> DATASET:
┄┄┄┄┄┄┄┄┄┄┄┄┄┄┄┄┄┄┄┄

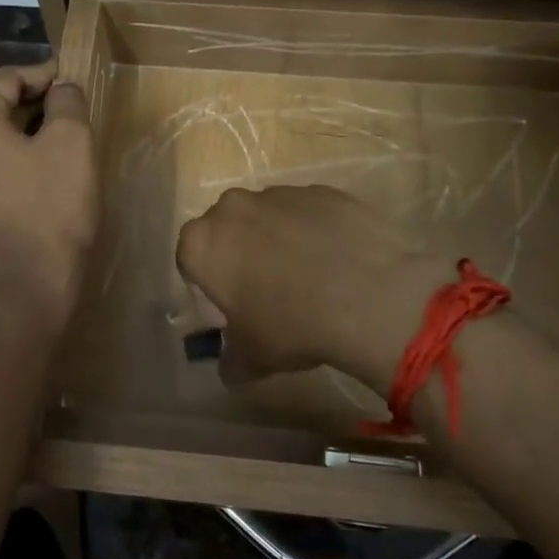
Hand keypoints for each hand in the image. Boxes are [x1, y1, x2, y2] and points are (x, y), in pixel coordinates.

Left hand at [0, 60, 97, 331]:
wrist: (25, 291)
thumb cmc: (51, 210)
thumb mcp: (72, 143)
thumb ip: (67, 100)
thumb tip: (62, 86)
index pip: (7, 78)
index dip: (44, 74)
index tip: (74, 80)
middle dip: (34, 105)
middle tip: (72, 111)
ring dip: (22, 134)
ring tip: (60, 142)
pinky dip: (9, 162)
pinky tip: (39, 174)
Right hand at [175, 185, 452, 393]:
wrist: (369, 294)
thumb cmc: (292, 324)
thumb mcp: (252, 358)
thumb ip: (230, 361)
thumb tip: (230, 368)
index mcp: (202, 242)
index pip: (189, 263)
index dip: (208, 292)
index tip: (234, 316)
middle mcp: (232, 206)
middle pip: (227, 234)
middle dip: (241, 260)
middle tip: (269, 298)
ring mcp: (280, 193)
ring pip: (268, 220)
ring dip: (278, 245)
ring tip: (311, 281)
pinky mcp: (322, 191)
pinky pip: (307, 214)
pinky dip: (315, 234)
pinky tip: (338, 264)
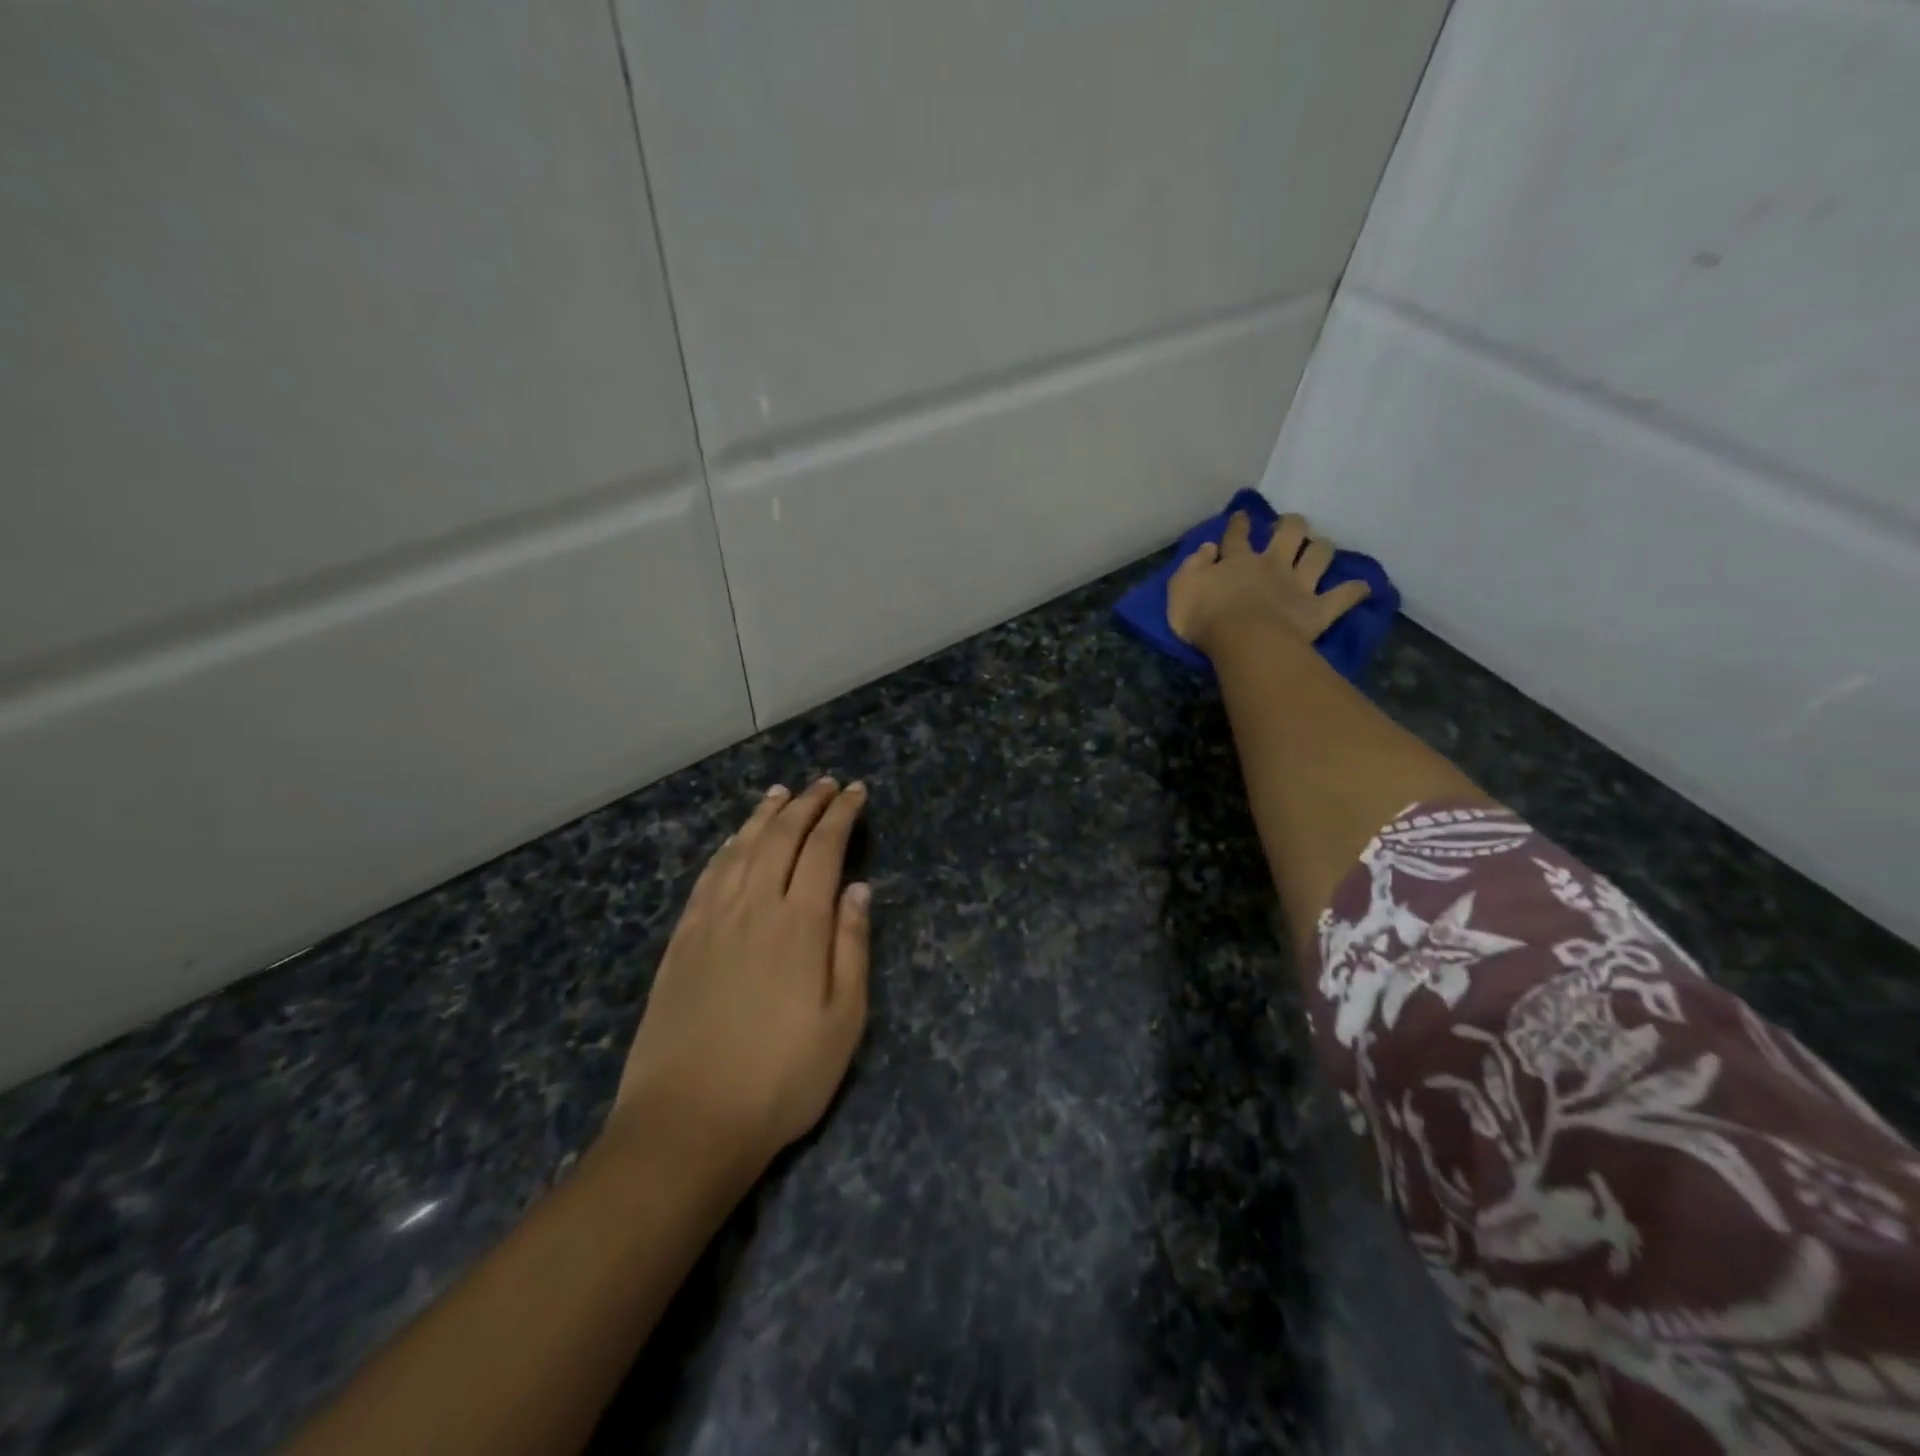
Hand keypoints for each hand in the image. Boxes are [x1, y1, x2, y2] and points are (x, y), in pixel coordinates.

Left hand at [608, 778, 870, 1176]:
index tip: (855, 791)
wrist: (686, 1123)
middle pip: (781, 837)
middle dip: (807, 804)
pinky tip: (735, 840)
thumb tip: (858, 888)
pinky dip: (728, 847)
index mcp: (799, 924)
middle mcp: (754, 906)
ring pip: (742, 848)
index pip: (824, 848)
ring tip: (782, 793)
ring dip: (765, 815)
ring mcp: (711, 920)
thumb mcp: (844, 1022)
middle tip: (825, 783)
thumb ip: (852, 947)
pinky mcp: (681, 940)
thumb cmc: (781, 1079)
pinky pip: (708, 875)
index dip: (841, 814)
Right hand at [1167, 510, 1371, 655]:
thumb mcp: (1180, 590)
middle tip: (1290, 524)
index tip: (1243, 515)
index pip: (1237, 534)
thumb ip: (1192, 567)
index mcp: (1238, 560)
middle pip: (1289, 532)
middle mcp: (1272, 564)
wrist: (1244, 641)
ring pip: (1318, 555)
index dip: (1240, 523)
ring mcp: (1299, 585)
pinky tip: (1364, 587)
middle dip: (1291, 524)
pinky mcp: (1318, 609)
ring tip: (1321, 547)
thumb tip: (1208, 549)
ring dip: (1322, 548)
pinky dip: (1355, 591)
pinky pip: (1344, 596)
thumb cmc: (1205, 618)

┄┄┄┄┄┄┄┄┄┄┄┄┄┄┄┄┄┄┄┄

> TO DO: Return every line above verbatim, pictures excluded.

> TASK OUTPUT:
Hand keypoints for each hand in the image. Boxes are [x1, y1, x2, y2] and points are (x, y), in pixel coordinates.

Left hand at [0, 60, 97, 331]:
wrist: (25, 291)
thumb cmc: (51, 210)
thumb mcp: (72, 143)
thumb ip: (67, 100)
thumb tip: (62, 86)
index pip: (7, 78)
index dip: (44, 74)
index tip: (74, 80)
middle dip: (34, 105)
middle tip: (72, 111)
ring dip: (22, 134)
ring tip: (60, 142)
pinky dip: (9, 162)
pinky tip: (39, 174)
Right hand at [175, 185, 452, 393]:
wrist: (369, 294)
thumb cmc: (292, 324)
thumb mcp: (252, 358)
thumb ip: (230, 361)
thumb tip: (230, 368)
index mcp: (202, 242)
index pip: (189, 263)
index dip: (208, 292)
index tip: (234, 316)
middle mcp: (232, 206)
middle pip: (227, 234)
middle dip: (241, 260)
middle tip: (269, 298)
ring mcp: (280, 193)
ring pip: (268, 220)
ring dip: (278, 245)
ring tip: (311, 281)
pinky mcp: (322, 191)
pinky pip: (307, 214)
pinky dip: (315, 234)
pinky tip: (338, 264)
Hand keypoints for each hand in the image. Boxes are [x1, y1, x2, y2] and points are (x, y), in pixel coordinates.

Left hand at [608, 778, 870, 1176]:
index tip: (855, 791)
wrist: (686, 1123)
middle pip: (781, 837)
middle dip: (807, 804)
pinky tip: (735, 840)
thumb tip: (858, 888)
pinky dip: (728, 847)
index mcp: (799, 924)
middle mcp: (754, 906)
ring pip: (742, 848)
index pip: (824, 848)
ring tip: (782, 793)
ring dip: (765, 815)
ring mcp: (711, 920)
thumb mcp: (844, 1022)
middle tip: (825, 783)
thumb ip: (852, 947)
pinky mcp: (681, 940)
thumb cmc: (781, 1079)
pinky pip: (708, 875)
index dip: (841, 814)
Right hand at [1167, 510, 1371, 655]:
thumb mcp: (1180, 590)
middle tip: (1290, 524)
index tip: (1243, 515)
index pip: (1237, 534)
thumb ip: (1192, 567)
index mcp: (1238, 560)
middle pip: (1289, 532)
middle mcp: (1272, 564)
wrist: (1244, 641)
ring pip: (1318, 555)
index dip: (1240, 523)
ring mcp: (1299, 585)
pinky tip: (1364, 587)
middle dip: (1291, 524)
pinky mcp: (1318, 609)
ring tip: (1321, 547)
thumb tip: (1208, 549)
ring dip: (1322, 548)
pinky dip: (1355, 591)
pinky pip: (1344, 596)
thumb cmc: (1205, 618)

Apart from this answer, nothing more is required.